=== Recorded information ===

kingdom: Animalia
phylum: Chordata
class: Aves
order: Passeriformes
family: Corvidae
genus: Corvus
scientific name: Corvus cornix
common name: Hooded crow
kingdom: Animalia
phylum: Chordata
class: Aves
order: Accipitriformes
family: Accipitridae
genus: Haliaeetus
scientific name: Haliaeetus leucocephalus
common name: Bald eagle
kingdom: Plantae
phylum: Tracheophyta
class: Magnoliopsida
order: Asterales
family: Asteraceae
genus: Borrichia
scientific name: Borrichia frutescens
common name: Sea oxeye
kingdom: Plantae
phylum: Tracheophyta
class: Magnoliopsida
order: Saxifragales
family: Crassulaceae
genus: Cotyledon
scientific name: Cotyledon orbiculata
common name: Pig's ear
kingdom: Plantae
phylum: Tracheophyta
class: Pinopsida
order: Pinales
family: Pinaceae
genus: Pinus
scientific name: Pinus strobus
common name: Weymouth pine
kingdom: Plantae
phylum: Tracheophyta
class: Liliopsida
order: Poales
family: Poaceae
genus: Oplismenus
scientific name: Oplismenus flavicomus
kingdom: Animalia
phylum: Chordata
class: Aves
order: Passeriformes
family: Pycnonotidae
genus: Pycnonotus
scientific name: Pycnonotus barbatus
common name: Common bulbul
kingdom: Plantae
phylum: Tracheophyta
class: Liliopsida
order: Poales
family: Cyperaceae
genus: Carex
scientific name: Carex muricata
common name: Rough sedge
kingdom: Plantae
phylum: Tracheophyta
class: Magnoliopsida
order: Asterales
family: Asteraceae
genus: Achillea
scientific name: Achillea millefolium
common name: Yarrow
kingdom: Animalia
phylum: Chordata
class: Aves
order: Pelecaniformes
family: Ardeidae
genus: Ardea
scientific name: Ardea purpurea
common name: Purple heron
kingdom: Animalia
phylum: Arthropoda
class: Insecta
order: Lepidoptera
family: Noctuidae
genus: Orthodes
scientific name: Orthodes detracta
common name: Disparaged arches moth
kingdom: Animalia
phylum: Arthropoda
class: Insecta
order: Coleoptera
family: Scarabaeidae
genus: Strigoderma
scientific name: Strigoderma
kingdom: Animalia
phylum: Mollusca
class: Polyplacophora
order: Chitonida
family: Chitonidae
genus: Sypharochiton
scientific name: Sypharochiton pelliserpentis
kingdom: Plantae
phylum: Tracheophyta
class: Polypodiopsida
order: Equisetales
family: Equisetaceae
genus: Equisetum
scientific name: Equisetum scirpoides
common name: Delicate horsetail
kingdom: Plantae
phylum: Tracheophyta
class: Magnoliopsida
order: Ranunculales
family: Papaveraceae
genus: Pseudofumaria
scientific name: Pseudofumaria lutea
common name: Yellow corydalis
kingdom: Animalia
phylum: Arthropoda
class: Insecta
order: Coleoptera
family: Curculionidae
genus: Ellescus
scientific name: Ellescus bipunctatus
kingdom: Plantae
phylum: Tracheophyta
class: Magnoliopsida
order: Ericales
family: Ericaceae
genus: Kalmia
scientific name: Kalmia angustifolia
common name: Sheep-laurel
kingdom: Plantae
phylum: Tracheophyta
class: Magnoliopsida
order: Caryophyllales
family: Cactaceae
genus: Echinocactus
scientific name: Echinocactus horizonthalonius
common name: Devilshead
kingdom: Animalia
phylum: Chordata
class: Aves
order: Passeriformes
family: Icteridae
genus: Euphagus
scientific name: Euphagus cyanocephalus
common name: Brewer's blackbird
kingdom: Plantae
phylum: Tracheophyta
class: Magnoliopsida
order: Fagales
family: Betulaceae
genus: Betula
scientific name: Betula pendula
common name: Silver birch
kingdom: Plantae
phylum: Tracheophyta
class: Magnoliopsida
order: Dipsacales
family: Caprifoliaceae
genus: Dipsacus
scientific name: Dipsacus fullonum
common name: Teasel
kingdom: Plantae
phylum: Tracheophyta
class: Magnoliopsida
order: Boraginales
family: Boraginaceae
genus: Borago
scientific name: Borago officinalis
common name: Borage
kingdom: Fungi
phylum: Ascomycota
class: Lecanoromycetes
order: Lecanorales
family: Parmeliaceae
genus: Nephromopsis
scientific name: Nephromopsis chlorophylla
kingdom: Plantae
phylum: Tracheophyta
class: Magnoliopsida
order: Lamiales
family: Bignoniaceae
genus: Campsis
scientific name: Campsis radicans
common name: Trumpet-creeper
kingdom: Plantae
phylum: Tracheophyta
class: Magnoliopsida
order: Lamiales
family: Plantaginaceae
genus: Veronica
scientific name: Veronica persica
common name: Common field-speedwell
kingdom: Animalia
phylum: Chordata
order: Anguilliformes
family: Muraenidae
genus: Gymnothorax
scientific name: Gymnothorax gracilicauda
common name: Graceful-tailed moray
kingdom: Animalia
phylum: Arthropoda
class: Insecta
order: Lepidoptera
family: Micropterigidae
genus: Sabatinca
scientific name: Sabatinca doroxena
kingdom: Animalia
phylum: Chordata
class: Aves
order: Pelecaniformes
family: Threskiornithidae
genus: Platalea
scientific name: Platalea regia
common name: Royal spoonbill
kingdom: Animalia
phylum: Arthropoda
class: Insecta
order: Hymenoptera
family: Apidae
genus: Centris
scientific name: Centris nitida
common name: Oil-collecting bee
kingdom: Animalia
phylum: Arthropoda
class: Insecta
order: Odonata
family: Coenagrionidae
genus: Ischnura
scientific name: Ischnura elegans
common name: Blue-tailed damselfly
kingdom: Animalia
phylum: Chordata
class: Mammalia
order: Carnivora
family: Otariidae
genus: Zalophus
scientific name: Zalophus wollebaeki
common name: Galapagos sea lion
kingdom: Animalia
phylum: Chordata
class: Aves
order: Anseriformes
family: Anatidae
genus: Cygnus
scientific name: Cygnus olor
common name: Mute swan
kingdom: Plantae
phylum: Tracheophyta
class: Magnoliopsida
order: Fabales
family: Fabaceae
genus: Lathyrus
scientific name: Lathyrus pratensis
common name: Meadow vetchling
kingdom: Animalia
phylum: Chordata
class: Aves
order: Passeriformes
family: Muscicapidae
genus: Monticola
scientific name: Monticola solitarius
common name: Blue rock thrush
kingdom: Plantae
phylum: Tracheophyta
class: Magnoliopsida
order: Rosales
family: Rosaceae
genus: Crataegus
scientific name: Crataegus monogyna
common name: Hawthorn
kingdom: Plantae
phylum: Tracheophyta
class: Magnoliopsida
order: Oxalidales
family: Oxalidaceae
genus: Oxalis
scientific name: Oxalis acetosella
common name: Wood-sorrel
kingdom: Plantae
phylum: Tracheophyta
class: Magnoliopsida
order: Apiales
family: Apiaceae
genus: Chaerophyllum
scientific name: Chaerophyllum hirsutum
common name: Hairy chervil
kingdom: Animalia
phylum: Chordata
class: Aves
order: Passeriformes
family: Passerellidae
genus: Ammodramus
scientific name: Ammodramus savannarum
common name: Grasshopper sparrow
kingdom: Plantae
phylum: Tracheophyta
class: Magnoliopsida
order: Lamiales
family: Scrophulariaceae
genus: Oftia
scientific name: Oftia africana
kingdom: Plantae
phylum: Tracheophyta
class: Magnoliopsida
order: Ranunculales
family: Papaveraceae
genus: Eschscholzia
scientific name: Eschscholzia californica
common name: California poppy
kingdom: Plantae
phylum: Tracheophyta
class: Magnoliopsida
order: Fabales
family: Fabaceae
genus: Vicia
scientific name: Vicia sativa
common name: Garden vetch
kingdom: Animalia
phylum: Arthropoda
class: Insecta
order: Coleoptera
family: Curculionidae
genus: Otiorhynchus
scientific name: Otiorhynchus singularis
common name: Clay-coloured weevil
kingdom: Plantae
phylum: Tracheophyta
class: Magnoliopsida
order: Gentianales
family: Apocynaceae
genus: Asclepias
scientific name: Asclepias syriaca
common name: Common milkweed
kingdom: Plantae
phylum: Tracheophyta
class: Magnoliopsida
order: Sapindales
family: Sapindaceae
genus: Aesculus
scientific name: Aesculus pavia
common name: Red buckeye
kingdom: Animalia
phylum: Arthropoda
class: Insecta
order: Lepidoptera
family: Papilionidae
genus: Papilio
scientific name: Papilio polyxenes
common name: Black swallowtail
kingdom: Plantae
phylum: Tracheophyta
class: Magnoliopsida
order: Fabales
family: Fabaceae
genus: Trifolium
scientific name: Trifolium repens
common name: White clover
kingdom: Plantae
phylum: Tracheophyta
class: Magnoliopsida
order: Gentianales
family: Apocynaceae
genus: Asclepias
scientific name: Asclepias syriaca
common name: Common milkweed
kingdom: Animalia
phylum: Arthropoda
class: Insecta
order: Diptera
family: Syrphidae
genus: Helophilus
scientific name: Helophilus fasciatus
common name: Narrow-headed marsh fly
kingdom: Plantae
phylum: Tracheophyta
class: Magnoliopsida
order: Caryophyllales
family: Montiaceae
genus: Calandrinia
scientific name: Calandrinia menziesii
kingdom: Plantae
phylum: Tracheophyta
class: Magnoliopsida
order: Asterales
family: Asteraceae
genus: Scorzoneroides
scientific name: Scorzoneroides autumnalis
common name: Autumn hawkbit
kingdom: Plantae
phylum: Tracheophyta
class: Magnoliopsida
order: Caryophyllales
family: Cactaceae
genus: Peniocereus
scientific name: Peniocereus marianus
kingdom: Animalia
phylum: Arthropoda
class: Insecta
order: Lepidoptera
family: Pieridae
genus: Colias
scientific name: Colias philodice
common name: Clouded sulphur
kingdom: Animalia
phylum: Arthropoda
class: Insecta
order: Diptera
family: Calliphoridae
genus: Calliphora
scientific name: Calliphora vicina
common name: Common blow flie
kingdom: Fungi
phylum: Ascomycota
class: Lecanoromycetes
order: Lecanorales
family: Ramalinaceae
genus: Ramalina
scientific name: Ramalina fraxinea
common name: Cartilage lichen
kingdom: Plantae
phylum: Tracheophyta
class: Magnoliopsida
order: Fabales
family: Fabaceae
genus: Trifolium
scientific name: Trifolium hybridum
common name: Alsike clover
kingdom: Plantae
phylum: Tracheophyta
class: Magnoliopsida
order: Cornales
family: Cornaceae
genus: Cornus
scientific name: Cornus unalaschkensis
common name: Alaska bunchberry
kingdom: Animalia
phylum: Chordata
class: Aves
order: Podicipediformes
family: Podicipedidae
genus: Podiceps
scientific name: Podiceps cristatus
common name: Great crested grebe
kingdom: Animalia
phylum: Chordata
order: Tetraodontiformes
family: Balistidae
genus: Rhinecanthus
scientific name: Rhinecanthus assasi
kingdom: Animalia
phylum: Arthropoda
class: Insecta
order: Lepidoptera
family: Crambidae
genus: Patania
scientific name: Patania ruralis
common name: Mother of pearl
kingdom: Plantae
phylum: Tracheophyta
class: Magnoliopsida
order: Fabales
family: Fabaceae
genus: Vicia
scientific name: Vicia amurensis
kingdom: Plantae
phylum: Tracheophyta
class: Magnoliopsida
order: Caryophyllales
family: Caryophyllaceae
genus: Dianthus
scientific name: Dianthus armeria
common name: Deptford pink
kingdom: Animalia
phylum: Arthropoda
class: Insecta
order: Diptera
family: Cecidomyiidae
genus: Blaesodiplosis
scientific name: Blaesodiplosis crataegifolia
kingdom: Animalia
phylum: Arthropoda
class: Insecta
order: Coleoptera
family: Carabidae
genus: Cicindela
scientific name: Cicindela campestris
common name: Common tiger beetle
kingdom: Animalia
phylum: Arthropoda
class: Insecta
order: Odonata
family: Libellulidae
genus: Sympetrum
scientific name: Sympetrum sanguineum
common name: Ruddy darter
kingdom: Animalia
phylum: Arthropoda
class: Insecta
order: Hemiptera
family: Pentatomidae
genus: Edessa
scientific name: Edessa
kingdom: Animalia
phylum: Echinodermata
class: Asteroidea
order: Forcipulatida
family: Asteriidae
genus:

===

▶ [Given problem]:
Copy out, word for word, the stretch of the records above from the very first line through the line that contains "order: Saxifragales".

▶ [Result for this task]:
kingdom: Animalia
phylum: Chordata
class: Aves
order: Passeriformes
family: Corvidae
genus: Corvus
scientific name: Corvus cornix
common name: Hooded crow
kingdom: Animalia
phylum: Chordata
class: Aves
order: Accipitriformes
family: Accipitridae
genus: Haliaeetus
scientific name: Haliaeetus leucocephalus
common name: Bald eagle
kingdom: Plantae
phylum: Tracheophyta
class: Magnoliopsida
order: Asterales
family: Asteraceae
genus: Borrichia
scientific name: Borrichia frutescens
common name: Sea oxeye
kingdom: Plantae
phylum: Tracheophyta
class: Magnoliopsida
order: Saxifragales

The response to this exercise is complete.